*EXERCISE DETAILS*. Format the records below as a JSON list of strings with one string per line, skipping blank lines. Leave the pictures out.

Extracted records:

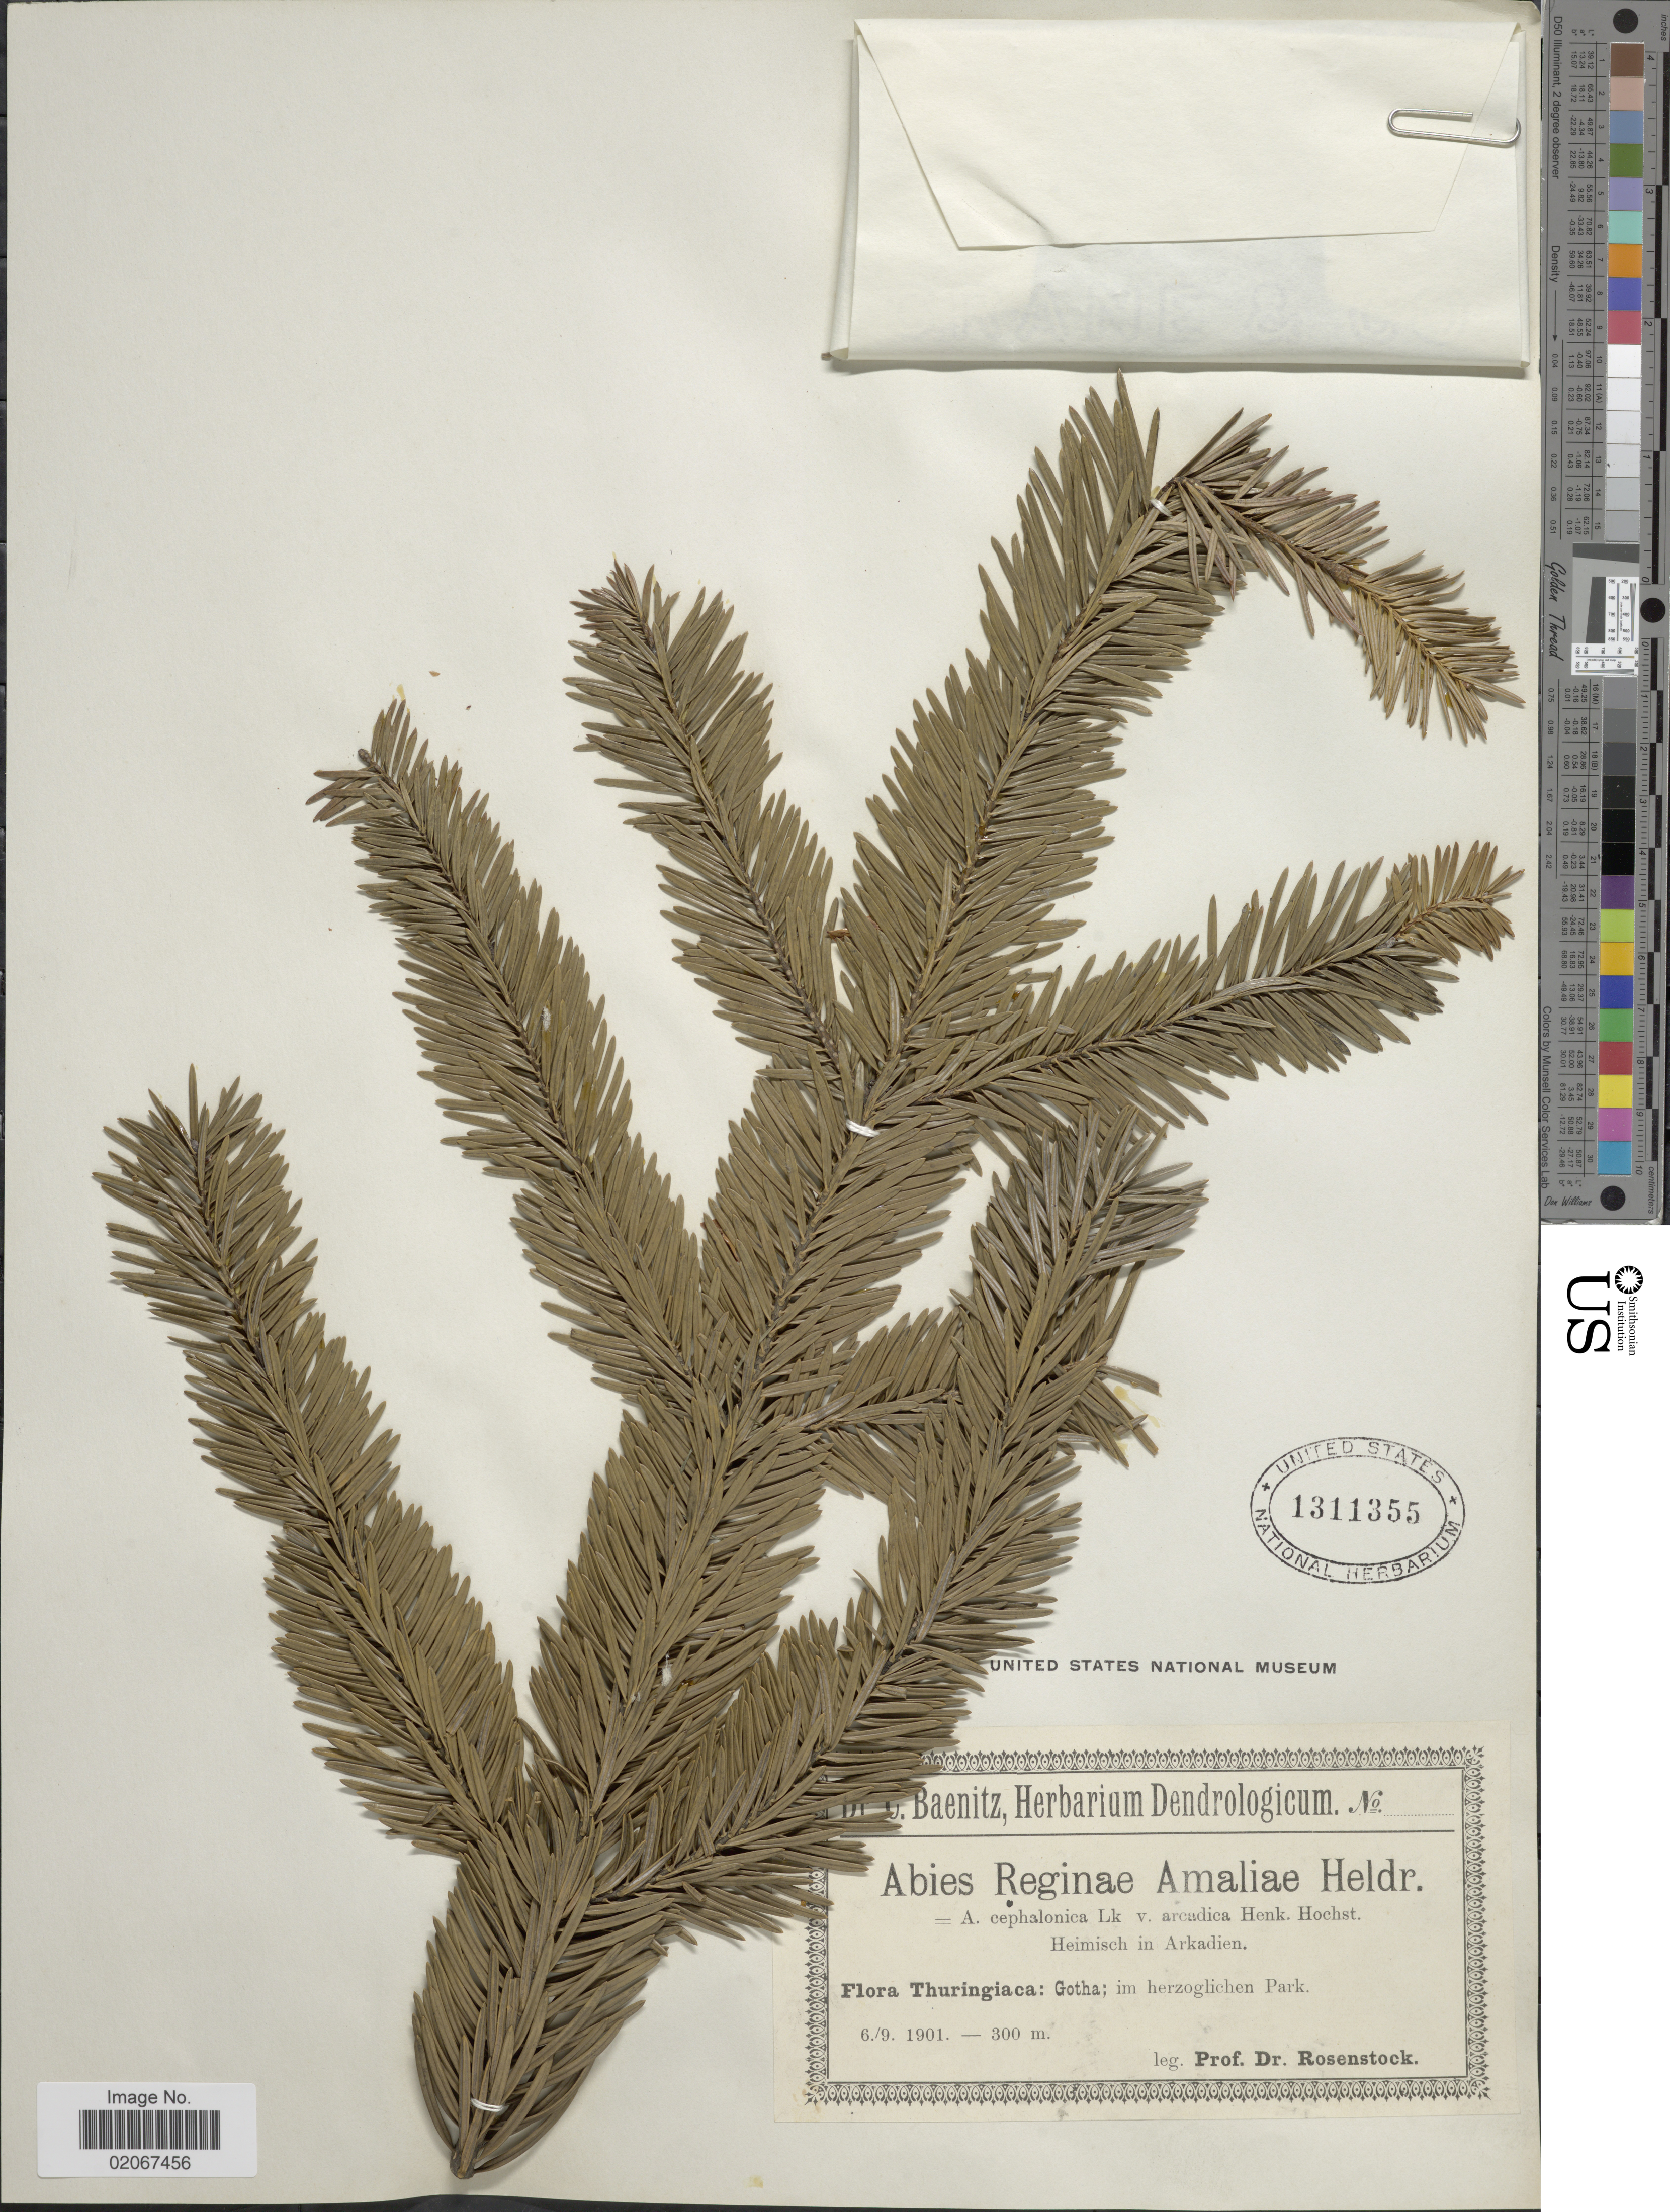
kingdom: Plantae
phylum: Tracheophyta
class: Magnoliopsida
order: Fabales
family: Fabaceae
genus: Astragalus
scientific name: Astragalus reginae-amaliae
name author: Heldr.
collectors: -- Rosenstock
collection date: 1901-09-06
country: Germany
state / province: Thuringia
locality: Thuringiaca: Gotha; im herzoglichen Park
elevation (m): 300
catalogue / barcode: US 1311355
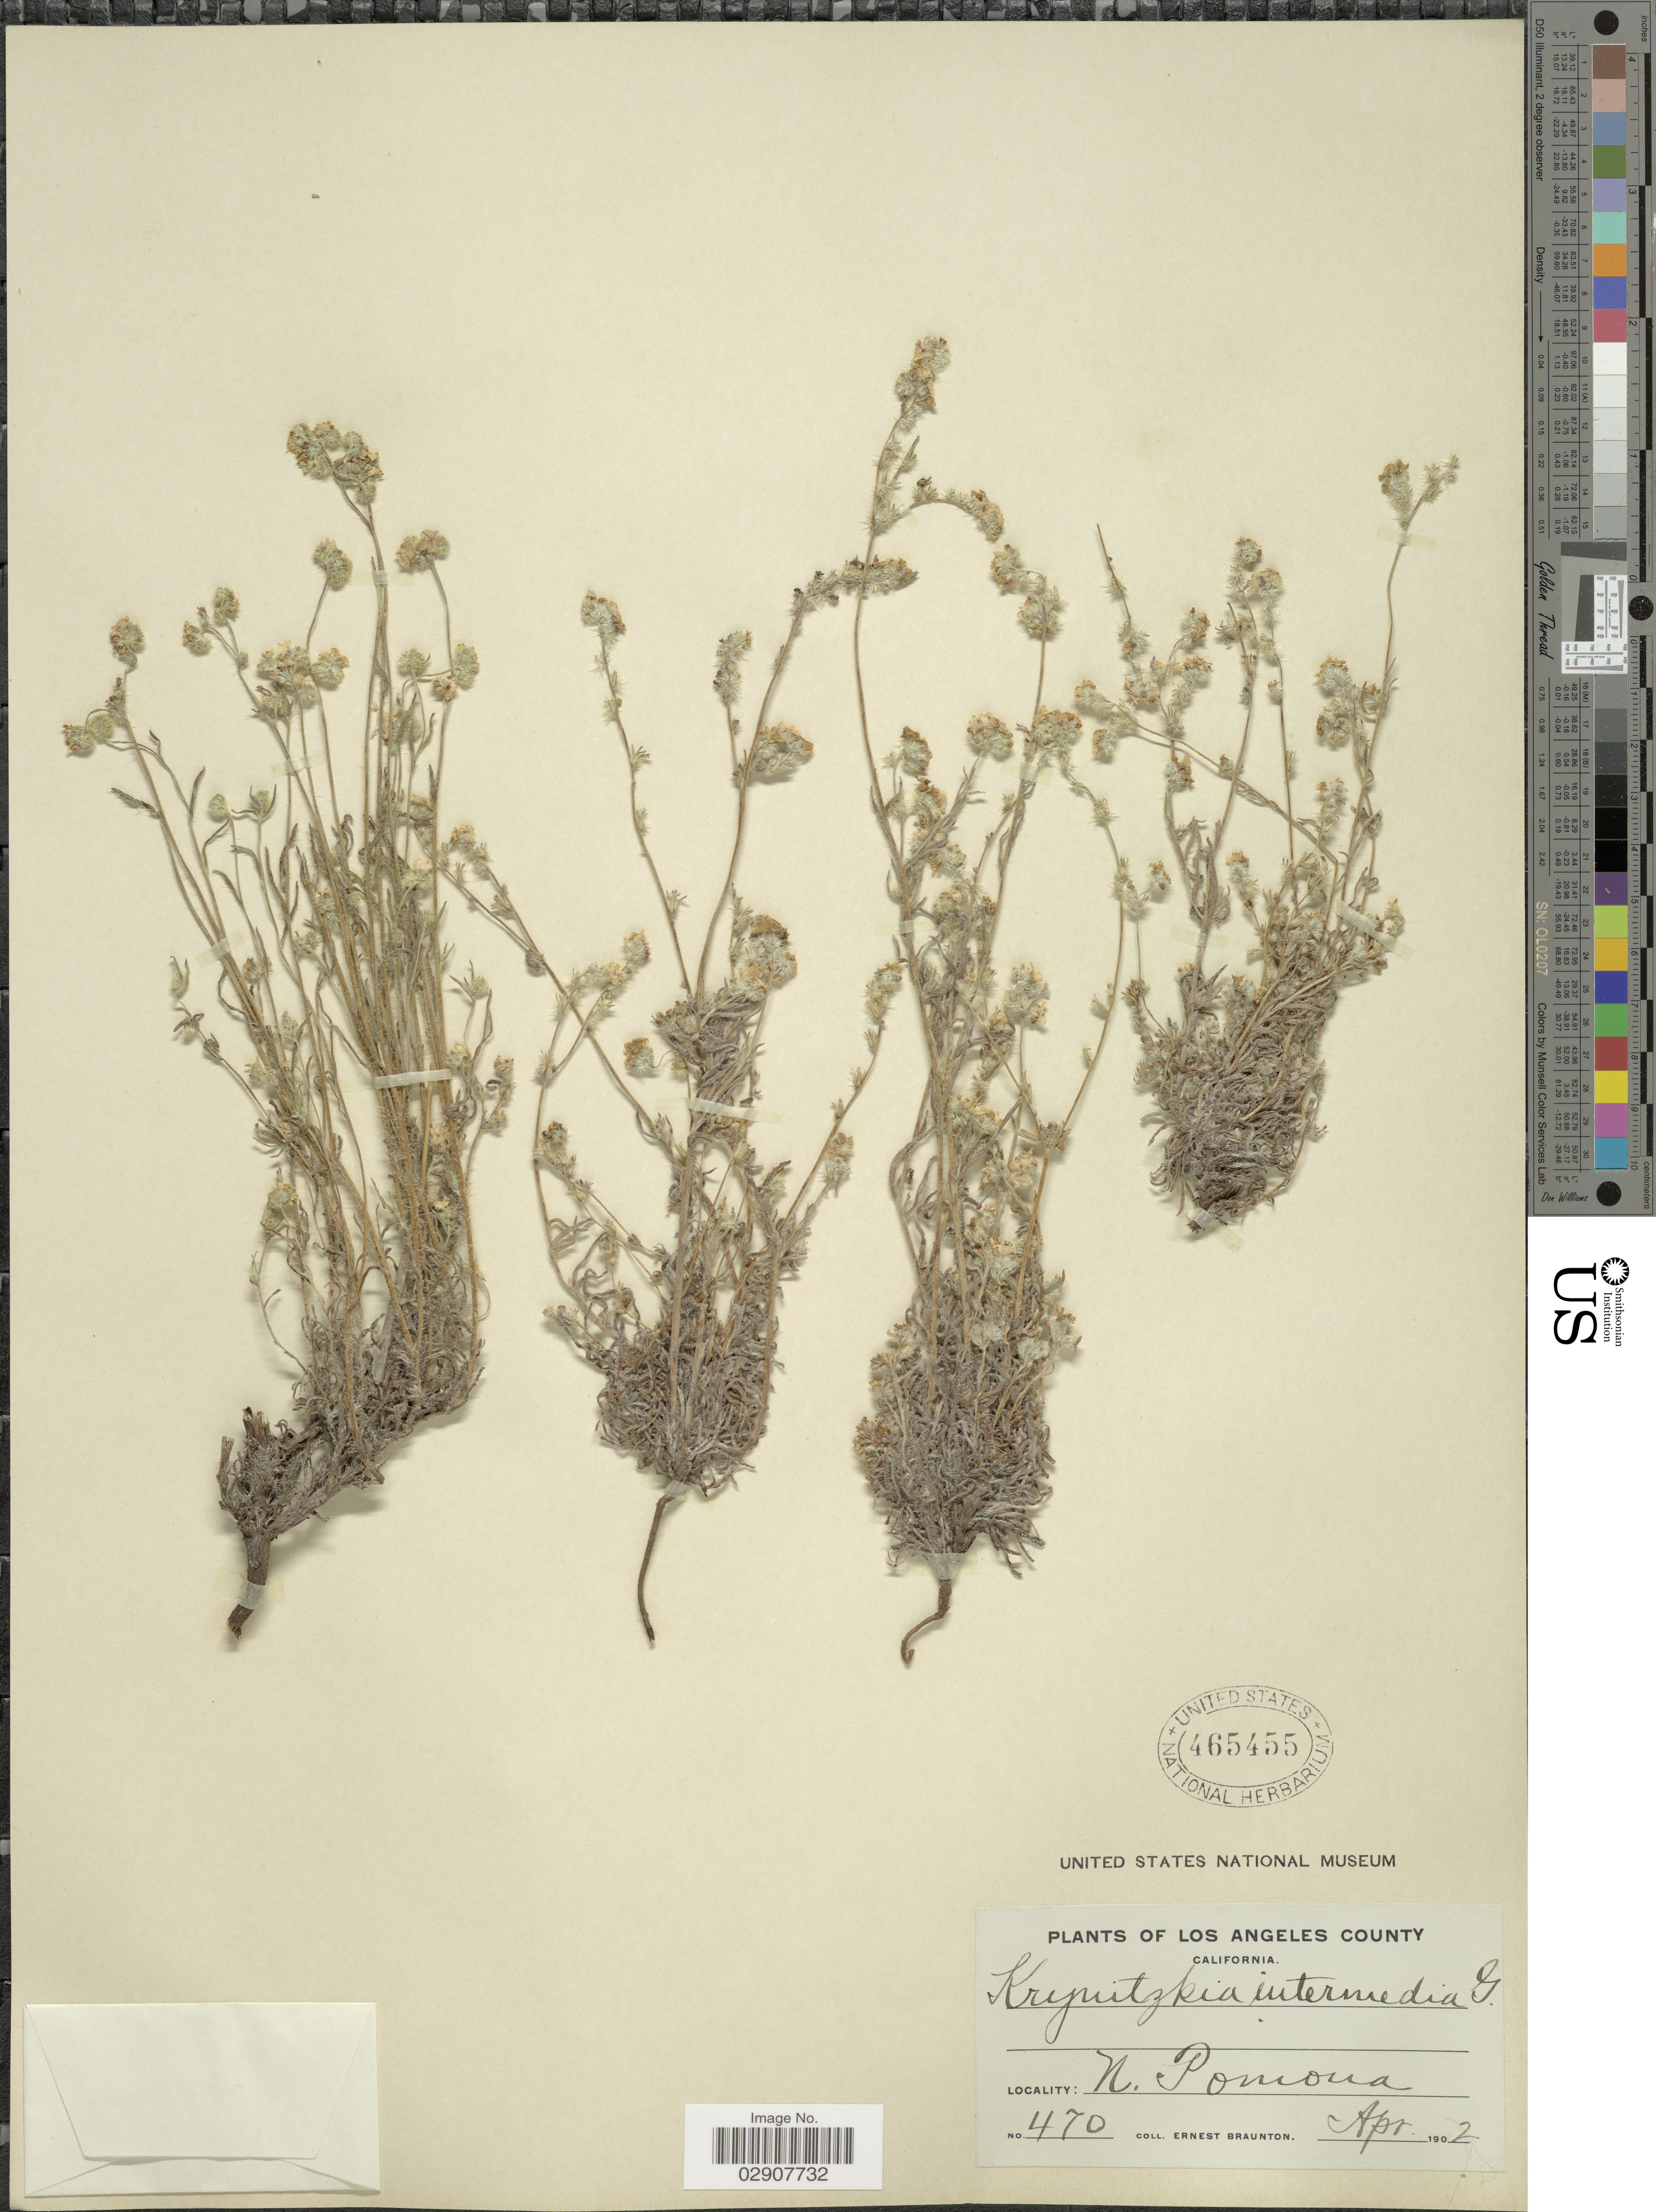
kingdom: Plantae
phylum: Tracheophyta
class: Magnoliopsida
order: Boraginales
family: Boraginaceae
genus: Cryptantha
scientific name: Cryptantha intermedia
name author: (A. Gray) Greene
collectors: E. Braunton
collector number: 470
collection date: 1902-04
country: United States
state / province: California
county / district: Los Angeles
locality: Los Angeles County, N. Pomona.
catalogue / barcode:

*TASK OUTPUT*.
[
  "kingdom: Plantae",
  "phylum: Tracheophyta",
  "class: Magnoliopsida",
  "order: Fabales",
  "family: Fabaceae",
  "genus: Astragalus",
  "scientific name: Astragalus reginae-amaliae",
  "name author: Heldr.",
  "collectors: -- Rosenstock",
  "collection date: 1901-09-06",
  "country: Germany",
  "state / province: Thuringia",
  "locality: Thuringiaca: Gotha; im herzoglichen Park",
  "elevation (m): 300",
  "catalogue / barcode: US 1311355",
  "kingdom: Plantae",
  "phylum: Tracheophyta",
  "class: Magnoliopsida",
  "order: Boraginales",
  "family: Boraginaceae",
  "genus: Cryptantha",
  "scientific name: Cryptantha intermedia",
  "name author: (A. Gray) Greene",
  "collectors: E. Braunton",
  "collector number: 470",
  "collection date: 1902-04",
  "country: United States",
  "state / province: California",
  "county / district: Los Angeles",
  "locality: Los Angeles County, N. Pomona.",
  "catalogue / barcode:"
]